Comparison table: indicator ranges and suitability near pH 7
The endpoint in a strong acid strong base titration occurs near neutral pH, so several common indicators can work. The table below lists real transition ranges that students often compare during laboratory preparation.
| Indicator | Approximate transition range | Color change | Suitability for strong acid strong base titration |
|---|---|---|---|
| Methyl orange | 3.1 to 4.4 | Red to yellow | Usable because of the steep curve, but not centered near pH 7 |
| Bromothymol blue | 6.0 to 7.6 | Yellow to blue | Excellent fit because it spans the neutral region |
| Phenolphthalein | 8.2 to 10.0 | Colorless to pink | Also commonly effective because the pH jump is very steep |
Common mistakes when you calculate pH of strong acid strong base titration
- Forgetting total volume. After mixing, you must divide excess moles by the combined volume of analyte and titrant, not by the initial flask volume alone.
- Using pH directly from starting molarity after titrant is added. Once any titrant is added, stoichiometry comes first. The leftover concentration is what matters.
- Confusing equivalence point with midpoint. In a strong acid strong base titration, the equivalence point occurs when moles acid equal moles base, not when half the volume has been added unless concentrations are the same.
- Not converting milliliters to liters. Molarity calculations require liters.

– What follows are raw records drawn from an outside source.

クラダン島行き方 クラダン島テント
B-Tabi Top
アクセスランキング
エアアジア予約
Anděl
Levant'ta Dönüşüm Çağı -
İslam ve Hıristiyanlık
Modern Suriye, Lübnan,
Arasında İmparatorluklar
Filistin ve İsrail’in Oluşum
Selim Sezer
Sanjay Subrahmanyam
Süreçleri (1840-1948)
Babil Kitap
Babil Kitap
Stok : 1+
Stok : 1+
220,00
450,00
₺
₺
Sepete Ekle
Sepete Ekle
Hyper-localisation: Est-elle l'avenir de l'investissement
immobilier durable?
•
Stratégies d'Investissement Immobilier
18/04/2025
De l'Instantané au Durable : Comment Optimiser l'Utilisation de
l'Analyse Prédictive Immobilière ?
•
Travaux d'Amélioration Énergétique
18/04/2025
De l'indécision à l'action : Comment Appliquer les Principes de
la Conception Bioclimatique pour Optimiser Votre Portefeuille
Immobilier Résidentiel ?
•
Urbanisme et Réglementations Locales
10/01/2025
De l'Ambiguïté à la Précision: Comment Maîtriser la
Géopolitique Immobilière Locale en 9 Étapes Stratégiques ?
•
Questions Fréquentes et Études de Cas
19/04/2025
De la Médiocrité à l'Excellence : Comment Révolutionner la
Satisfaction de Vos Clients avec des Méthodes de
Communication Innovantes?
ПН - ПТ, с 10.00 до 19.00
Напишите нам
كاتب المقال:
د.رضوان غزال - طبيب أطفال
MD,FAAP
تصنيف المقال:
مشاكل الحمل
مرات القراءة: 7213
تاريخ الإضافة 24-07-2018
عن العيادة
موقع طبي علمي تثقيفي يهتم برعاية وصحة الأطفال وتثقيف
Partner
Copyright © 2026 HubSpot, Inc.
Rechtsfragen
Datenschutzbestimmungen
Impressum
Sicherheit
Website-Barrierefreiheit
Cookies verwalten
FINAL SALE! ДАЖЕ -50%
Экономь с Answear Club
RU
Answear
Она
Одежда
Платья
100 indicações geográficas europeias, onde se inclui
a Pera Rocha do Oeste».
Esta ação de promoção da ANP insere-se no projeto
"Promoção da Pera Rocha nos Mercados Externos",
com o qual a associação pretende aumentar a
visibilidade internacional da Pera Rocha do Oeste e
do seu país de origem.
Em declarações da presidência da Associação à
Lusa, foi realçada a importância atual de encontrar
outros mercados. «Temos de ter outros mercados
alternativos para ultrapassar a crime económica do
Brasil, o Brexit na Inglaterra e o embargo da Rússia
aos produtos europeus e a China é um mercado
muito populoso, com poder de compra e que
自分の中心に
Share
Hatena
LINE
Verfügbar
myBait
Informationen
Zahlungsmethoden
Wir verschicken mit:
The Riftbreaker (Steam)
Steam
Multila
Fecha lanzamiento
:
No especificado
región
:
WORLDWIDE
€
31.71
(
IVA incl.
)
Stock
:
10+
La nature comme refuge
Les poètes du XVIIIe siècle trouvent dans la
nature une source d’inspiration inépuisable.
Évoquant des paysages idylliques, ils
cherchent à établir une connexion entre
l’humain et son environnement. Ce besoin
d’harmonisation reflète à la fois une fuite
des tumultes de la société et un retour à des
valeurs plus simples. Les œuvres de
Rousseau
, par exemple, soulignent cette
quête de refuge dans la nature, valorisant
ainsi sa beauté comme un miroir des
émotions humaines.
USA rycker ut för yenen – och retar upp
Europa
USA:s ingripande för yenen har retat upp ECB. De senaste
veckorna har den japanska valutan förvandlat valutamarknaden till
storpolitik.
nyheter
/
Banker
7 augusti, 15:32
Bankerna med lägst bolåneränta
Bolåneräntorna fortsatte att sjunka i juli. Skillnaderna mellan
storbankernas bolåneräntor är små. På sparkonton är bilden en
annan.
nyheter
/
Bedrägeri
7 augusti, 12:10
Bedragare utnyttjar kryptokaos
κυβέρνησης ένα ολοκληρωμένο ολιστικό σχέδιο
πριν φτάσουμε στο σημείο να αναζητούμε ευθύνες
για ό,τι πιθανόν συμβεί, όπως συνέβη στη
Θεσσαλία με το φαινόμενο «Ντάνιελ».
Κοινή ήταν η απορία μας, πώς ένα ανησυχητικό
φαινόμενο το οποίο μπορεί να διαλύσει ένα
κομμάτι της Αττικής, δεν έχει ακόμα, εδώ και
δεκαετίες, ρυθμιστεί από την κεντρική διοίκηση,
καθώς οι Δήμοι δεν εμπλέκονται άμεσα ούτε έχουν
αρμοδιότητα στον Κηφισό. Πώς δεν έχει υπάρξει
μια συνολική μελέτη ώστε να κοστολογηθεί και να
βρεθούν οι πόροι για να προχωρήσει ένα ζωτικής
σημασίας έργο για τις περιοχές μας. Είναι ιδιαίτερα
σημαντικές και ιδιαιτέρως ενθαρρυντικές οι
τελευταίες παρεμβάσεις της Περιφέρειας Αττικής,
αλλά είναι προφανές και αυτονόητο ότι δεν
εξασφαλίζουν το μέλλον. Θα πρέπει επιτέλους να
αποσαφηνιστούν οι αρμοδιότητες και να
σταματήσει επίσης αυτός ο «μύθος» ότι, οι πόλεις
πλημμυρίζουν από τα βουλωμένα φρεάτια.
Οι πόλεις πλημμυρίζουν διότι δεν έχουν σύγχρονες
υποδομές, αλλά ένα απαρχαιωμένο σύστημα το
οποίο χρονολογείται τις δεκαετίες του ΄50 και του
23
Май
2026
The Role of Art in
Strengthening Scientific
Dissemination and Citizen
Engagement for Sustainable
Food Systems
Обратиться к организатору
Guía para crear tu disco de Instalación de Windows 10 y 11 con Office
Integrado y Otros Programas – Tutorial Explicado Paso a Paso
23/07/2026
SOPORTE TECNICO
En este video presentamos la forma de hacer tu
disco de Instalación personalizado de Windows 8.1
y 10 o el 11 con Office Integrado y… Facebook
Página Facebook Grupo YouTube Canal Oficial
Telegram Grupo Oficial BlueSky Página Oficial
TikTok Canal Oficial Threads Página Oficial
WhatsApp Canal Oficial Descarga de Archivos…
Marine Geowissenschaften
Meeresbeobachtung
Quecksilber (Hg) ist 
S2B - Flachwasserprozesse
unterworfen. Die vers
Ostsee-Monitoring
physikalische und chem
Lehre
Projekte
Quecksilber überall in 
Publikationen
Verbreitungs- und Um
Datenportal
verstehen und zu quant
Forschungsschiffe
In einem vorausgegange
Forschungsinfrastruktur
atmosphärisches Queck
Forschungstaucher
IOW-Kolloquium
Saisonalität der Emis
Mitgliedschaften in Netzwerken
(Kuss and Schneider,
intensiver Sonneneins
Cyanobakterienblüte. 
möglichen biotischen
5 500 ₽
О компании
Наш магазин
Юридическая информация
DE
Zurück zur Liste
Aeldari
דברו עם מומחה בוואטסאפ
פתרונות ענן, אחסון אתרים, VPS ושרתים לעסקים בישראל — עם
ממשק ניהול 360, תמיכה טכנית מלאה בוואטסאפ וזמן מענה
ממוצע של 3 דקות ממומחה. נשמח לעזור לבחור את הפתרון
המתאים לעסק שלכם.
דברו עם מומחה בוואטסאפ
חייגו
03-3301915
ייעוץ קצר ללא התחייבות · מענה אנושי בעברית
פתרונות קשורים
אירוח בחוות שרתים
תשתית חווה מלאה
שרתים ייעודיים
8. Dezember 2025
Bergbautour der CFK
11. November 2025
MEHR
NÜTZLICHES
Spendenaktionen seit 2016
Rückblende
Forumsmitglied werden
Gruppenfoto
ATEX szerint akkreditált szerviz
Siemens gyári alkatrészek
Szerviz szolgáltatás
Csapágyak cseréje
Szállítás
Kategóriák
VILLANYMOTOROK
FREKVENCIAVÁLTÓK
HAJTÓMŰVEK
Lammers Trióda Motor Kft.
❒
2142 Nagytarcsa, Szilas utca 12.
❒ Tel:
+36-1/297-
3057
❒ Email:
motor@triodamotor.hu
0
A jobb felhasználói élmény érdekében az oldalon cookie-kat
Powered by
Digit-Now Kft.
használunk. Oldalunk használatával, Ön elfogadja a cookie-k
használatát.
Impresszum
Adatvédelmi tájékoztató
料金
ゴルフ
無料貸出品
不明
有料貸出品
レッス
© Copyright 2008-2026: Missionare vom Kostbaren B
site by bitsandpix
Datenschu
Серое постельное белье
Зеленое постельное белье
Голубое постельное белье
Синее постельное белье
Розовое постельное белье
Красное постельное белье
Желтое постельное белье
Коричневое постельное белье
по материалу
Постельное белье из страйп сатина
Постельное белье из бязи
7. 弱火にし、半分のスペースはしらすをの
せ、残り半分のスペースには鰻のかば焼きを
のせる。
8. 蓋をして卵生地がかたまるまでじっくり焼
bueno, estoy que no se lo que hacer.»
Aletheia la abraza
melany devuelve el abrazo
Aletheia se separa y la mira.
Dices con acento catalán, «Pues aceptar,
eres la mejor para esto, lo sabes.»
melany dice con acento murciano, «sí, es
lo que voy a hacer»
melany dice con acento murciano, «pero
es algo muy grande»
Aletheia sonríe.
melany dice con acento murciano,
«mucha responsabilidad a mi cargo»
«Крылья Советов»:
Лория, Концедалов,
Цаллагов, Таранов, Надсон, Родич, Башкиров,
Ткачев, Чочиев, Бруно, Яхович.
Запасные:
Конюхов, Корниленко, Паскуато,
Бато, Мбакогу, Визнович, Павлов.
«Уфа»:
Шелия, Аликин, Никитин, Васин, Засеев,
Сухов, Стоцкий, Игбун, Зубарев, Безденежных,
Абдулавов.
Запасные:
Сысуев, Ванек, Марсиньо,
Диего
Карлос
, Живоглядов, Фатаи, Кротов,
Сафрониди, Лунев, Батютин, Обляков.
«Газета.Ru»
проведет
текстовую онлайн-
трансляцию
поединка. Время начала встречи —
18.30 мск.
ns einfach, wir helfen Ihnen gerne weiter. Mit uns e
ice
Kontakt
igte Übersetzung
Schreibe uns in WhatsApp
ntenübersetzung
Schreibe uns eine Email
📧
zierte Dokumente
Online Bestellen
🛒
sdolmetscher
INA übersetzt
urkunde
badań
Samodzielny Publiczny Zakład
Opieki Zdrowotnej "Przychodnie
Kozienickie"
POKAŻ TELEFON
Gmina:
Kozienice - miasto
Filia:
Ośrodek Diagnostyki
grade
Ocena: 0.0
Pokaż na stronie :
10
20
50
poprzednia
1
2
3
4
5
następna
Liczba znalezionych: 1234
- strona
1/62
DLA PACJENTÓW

- Using weak acid formulas by mistake. There is no Henderson-Hasselbalch step for a pure strong acid strong base titration.
How this calculator works
This calculator assumes a 1:1 neutralization reaction between a monoprotic strong acid and a monobasic strong base. It computes the initial moles in the flask, the moles of titrant added, and the excess reacting species after neutralization. It then determines whether the system is in the pre-equivalence, equivalence, or post-equivalence region. Finally, it calculates pH and generates a Chart.js titration curve covering a range of added titrant volumes around the equivalence point.
That means the tool is appropriate for standard teaching examples like HCl with NaOH, HNO3 with KOH, or HBr with NaOH, provided the stoichiometry is 1:1 and both electrolytes are treated as fully dissociated. If you are working with polyprotic acids, concentrated non-ideal solutions, or temperatures far from 25 C, more advanced treatment may be required.
Authoritative references for deeper study
- USGS: pH and Water
- U.S. EPA: pH overview and environmental context
- Purdue University General Chemistry: acids, bases, and titration concepts
Final takeaway
To calculate pH of strong acid strong base titration correctly, always think in terms of excess moles after neutralization. Before equivalence, the original analyte controls the pH. At equivalence, the theoretical pH is 7.00 at 25 C. After equivalence, the titrant controls the pH. Once you master that sequence, these calculations become fast, accurate, and highly intuitive. Use the calculator above to test multiple scenarios and visualize how concentration, volume, and titrant addition shape the entire pH curve.